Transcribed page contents
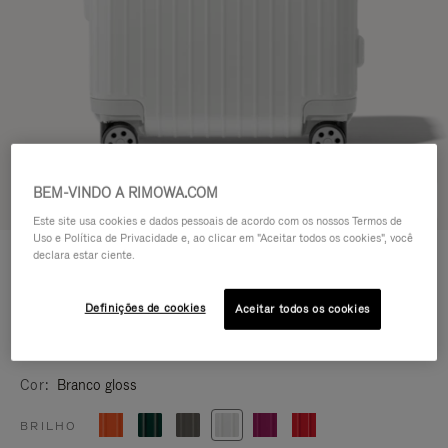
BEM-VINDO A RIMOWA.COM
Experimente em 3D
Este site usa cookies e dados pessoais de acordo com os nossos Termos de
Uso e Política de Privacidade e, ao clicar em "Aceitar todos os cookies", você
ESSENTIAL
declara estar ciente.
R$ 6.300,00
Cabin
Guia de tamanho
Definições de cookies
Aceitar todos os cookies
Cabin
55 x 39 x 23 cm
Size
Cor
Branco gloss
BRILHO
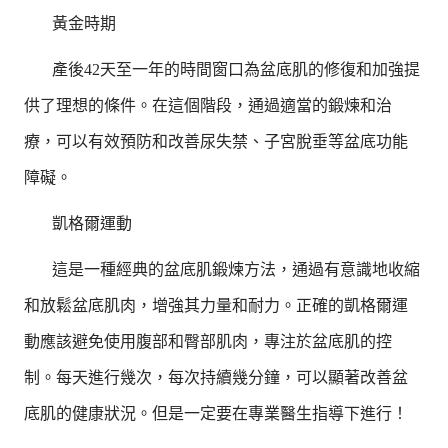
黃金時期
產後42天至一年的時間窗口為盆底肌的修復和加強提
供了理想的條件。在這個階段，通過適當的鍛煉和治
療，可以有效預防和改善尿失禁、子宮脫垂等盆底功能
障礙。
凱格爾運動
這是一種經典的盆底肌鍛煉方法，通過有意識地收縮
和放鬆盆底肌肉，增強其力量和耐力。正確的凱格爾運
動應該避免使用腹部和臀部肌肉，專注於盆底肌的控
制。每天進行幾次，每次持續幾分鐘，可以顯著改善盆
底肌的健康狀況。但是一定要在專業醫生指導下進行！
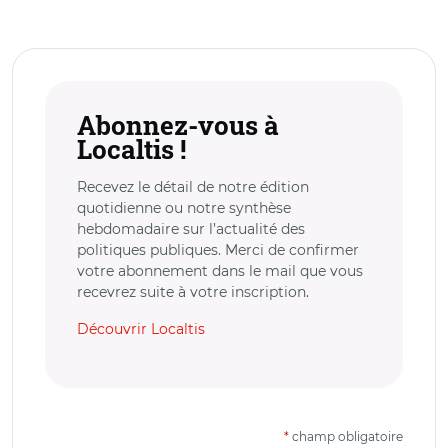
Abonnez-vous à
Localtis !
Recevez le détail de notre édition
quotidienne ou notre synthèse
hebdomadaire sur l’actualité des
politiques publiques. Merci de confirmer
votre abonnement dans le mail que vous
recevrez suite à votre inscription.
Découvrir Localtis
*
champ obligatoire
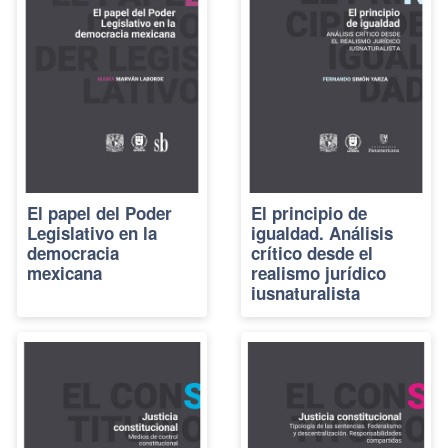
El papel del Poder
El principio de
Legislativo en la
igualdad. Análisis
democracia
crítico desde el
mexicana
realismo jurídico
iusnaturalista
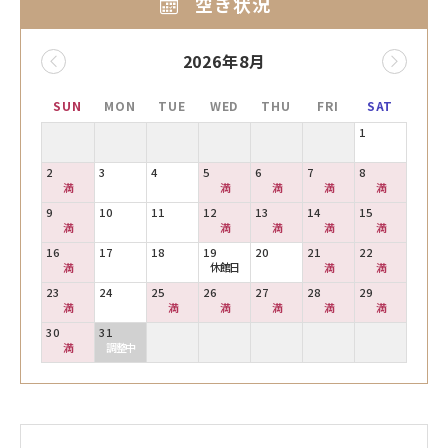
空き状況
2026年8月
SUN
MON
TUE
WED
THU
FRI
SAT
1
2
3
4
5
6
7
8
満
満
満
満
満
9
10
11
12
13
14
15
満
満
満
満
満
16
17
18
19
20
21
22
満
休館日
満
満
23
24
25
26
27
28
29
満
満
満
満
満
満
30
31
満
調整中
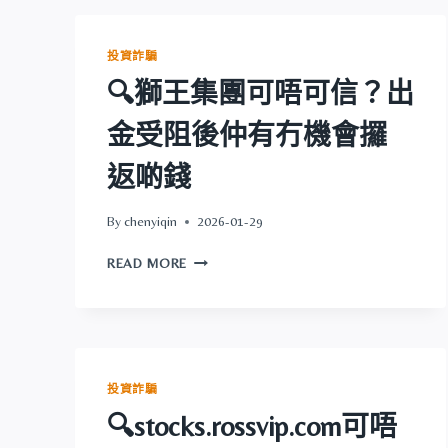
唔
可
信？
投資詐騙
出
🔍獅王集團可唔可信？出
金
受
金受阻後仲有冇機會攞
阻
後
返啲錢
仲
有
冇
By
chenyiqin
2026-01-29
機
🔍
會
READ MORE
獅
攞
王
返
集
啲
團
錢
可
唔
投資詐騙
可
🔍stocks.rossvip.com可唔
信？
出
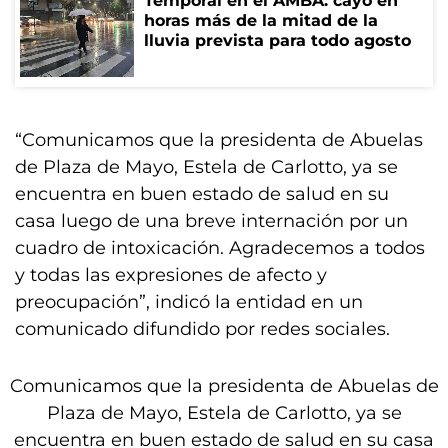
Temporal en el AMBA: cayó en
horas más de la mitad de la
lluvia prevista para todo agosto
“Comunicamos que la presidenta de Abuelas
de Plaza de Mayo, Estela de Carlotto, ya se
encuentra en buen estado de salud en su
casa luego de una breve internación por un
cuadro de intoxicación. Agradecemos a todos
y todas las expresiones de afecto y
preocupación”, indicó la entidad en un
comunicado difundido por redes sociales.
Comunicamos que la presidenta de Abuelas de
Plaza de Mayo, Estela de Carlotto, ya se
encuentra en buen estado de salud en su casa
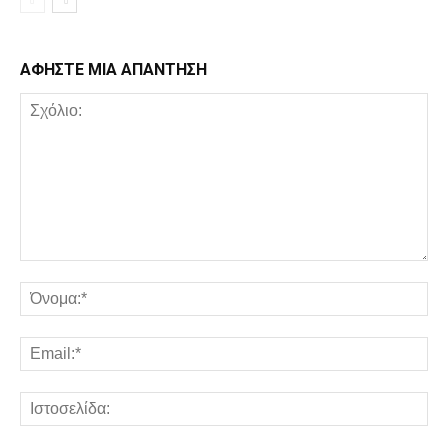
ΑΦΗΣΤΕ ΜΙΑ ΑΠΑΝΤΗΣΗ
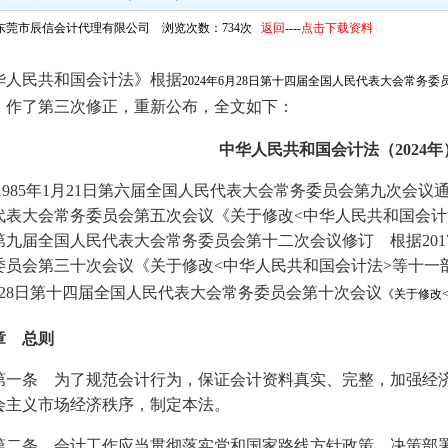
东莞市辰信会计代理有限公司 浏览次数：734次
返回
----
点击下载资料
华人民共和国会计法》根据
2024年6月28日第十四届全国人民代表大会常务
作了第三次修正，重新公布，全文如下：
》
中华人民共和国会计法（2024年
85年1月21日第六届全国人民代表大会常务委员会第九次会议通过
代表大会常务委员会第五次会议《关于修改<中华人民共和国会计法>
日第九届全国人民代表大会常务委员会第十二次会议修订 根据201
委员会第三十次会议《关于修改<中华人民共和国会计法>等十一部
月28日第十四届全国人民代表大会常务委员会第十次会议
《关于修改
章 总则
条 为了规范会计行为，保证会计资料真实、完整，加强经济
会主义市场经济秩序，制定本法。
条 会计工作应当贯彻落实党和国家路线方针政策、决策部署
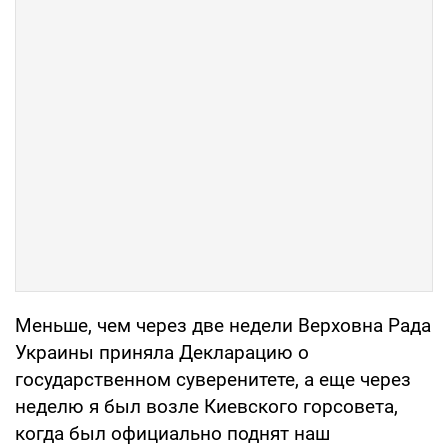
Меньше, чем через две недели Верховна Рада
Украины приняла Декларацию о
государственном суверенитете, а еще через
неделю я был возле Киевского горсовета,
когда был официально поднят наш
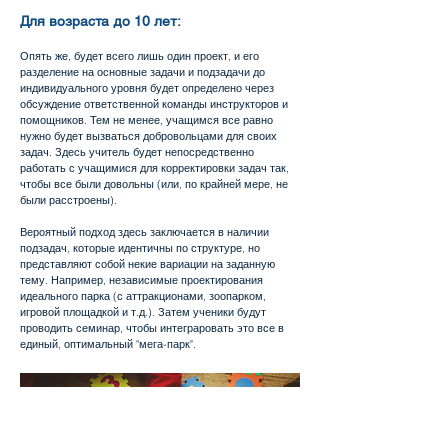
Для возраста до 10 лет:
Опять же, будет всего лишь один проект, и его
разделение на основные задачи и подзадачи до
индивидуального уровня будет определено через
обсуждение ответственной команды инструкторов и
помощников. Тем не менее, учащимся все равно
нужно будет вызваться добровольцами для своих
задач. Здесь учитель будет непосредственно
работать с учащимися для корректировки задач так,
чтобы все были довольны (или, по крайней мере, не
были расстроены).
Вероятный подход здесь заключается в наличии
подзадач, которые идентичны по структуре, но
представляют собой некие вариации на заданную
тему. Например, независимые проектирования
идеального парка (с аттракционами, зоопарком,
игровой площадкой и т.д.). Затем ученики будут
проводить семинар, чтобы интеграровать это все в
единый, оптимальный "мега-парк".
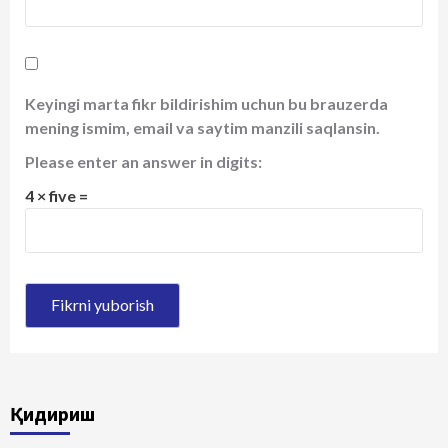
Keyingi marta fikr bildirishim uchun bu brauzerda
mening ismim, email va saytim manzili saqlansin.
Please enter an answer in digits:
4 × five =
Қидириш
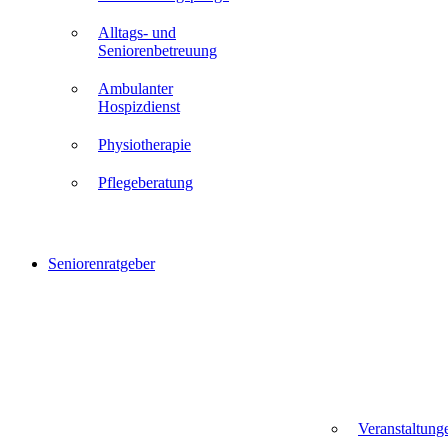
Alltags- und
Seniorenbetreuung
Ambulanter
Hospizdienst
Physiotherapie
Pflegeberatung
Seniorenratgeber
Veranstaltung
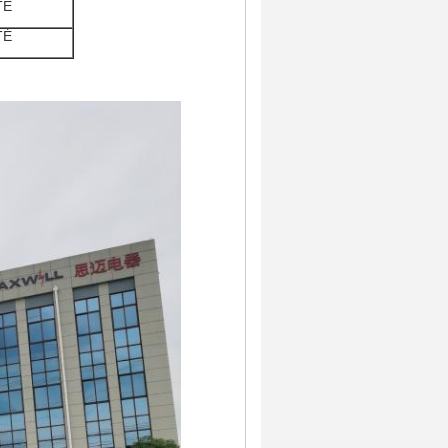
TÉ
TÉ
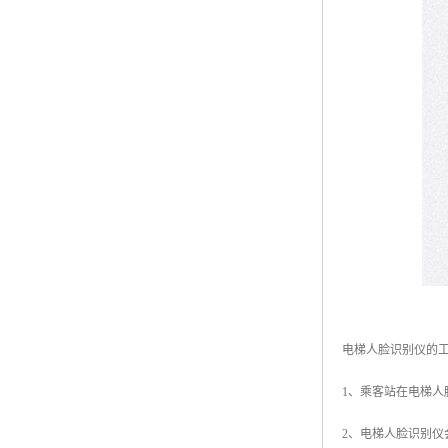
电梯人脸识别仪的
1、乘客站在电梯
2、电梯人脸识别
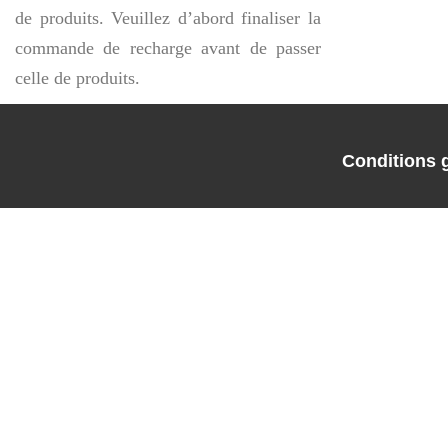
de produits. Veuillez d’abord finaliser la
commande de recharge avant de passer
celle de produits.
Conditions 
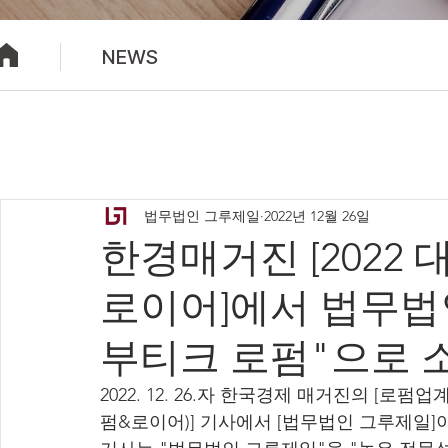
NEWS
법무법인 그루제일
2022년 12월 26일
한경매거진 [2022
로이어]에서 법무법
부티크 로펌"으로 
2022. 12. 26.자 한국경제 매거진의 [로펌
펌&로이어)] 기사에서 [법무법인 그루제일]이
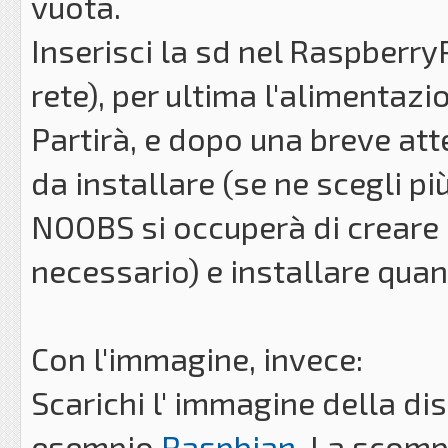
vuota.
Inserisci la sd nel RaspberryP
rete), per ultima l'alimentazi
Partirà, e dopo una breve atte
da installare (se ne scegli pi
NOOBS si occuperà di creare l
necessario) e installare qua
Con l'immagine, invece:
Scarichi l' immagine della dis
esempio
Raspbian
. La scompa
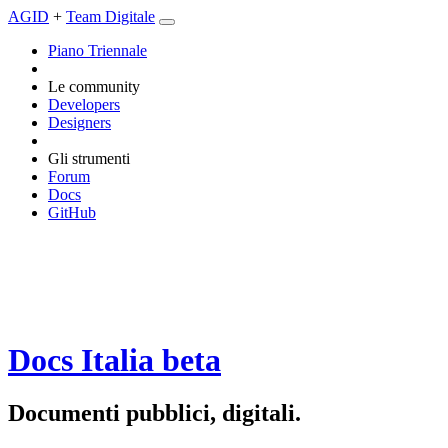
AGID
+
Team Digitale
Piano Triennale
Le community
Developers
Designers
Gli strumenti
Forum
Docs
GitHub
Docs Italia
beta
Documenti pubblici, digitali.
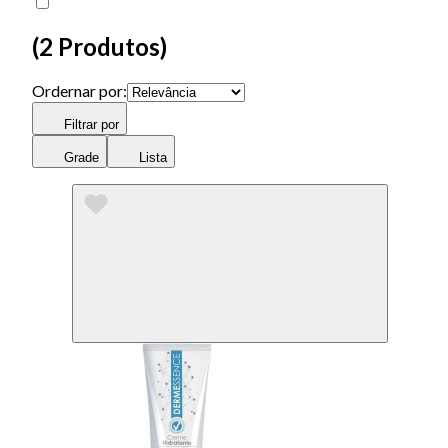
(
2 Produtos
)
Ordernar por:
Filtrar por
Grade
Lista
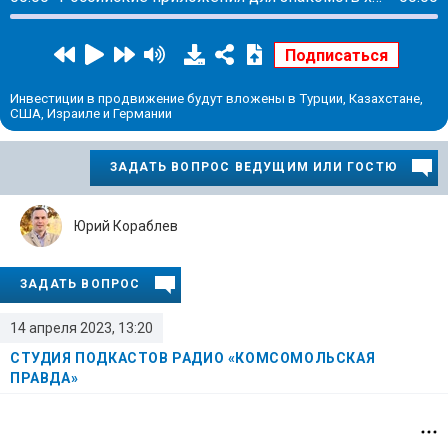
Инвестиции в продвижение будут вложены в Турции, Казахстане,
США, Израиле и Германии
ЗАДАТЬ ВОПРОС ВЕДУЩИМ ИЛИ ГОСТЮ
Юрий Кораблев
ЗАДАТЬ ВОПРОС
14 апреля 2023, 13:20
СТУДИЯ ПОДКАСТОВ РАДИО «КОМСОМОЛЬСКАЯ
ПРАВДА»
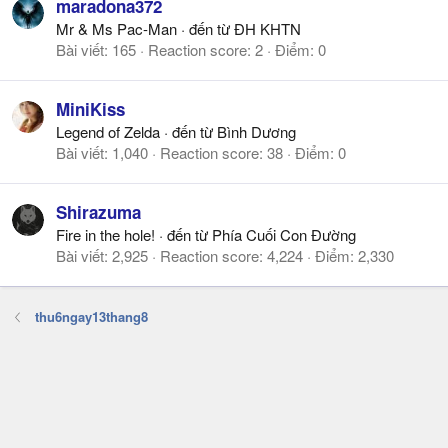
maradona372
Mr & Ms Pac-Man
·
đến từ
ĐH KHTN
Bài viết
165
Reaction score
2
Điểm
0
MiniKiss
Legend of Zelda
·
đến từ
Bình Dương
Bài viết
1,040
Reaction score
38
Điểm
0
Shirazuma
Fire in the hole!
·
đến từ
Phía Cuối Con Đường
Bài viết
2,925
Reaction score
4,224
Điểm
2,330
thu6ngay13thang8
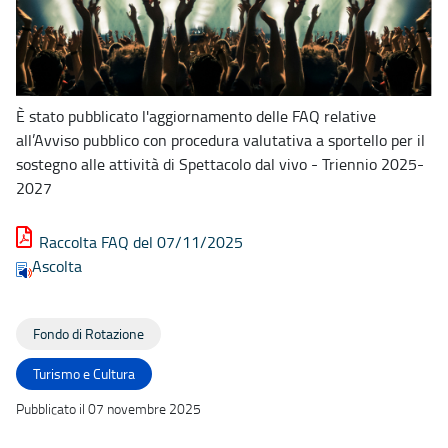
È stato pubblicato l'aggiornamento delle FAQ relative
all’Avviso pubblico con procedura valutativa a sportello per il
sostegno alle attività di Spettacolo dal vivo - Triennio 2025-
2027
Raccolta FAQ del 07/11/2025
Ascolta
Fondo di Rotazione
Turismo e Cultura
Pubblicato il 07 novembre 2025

Description of the task:
Leave out any pictures and return exactly the lines from the beginning of the data through the line with "casa luego de una breve internación por un", inclusive.

Task output:
BEM-VINDO A RIMOWA.COM
Experimente em 3D
Este site usa cookies e dados pessoais de acordo com os nossos Termos de
Uso e Política de Privacidade e, ao clicar em "Aceitar todos os cookies", você
ESSENTIAL
declara estar ciente.
R$ 6.300,00
Cabin
Guia de tamanho
Definições de cookies
Aceitar todos os cookies
Cabin
55 x 39 x 23 cm
Size
Cor
Branco gloss
BRILHO
黃金時期
產後42天至一年的時間窗口為盆底肌的修復和加強提
供了理想的條件。在這個階段，通過適當的鍛煉和治
療，可以有效預防和改善尿失禁、子宮脫垂等盆底功能
障礙。
凱格爾運動
這是一種經典的盆底肌鍛煉方法，通過有意識地收縮
和放鬆盆底肌肉，增強其力量和耐力。正確的凱格爾運
動應該避免使用腹部和臀部肌肉，專注於盆底肌的控
制。每天進行幾次，每次持續幾分鐘，可以顯著改善盆
底肌的健康狀況。但是一定要在專業醫生指導下進行！
Abonnez-vous à
Localtis !
Recevez le détail de notre édition
quotidienne ou notre synthèse
hebdomadaire sur l’actualité des
politiques publiques. Merci de confirmer
votre abonnement dans le mail que vous
recevrez suite à votre inscription.
Découvrir Localtis
*
champ obligatoire
El papel del Poder
El principio de
Legislativo en la
igualdad. Análisis
democracia
crítico desde el
mexicana
realismo jurídico
iusnaturalista
空き状況
2026年8月
SUN
MON
TUE
WED
THU
FRI
SAT
1
2
3
4
5
6
7
8
満
満
満
満
満
9
10
11
12
13
14
15
満
満
満
満
満
16
17
18
19
20
21
22
満
休館日
満
満
23
24
25
26
27
28
29
満
満
満
満
満
満
30
31
満
調整中
唔
可
信？
投資詐騙
出
🔍獅王集團可唔可信？出
金
受
金受阻後仲有冇機會攞
阻
後
返啲錢
仲
有
冇
By
chenyiqin
2026-01-29
機
🔍
會
READ MORE
獅
攞
王
返
集
啲
團
錢
可
唔
投資詐騙
可
🔍stocks.rossvip.com可唔
信？
出
Temporal en el AMBA: cayó en
horas más de la mitad de la
lluvia prevista para todo agosto
“Comunicamos que la presidenta de Abuelas
de Plaza de Mayo, Estela de Carlotto, ya se
encuentra en buen estado de salud en su
casa luego de una breve internación por un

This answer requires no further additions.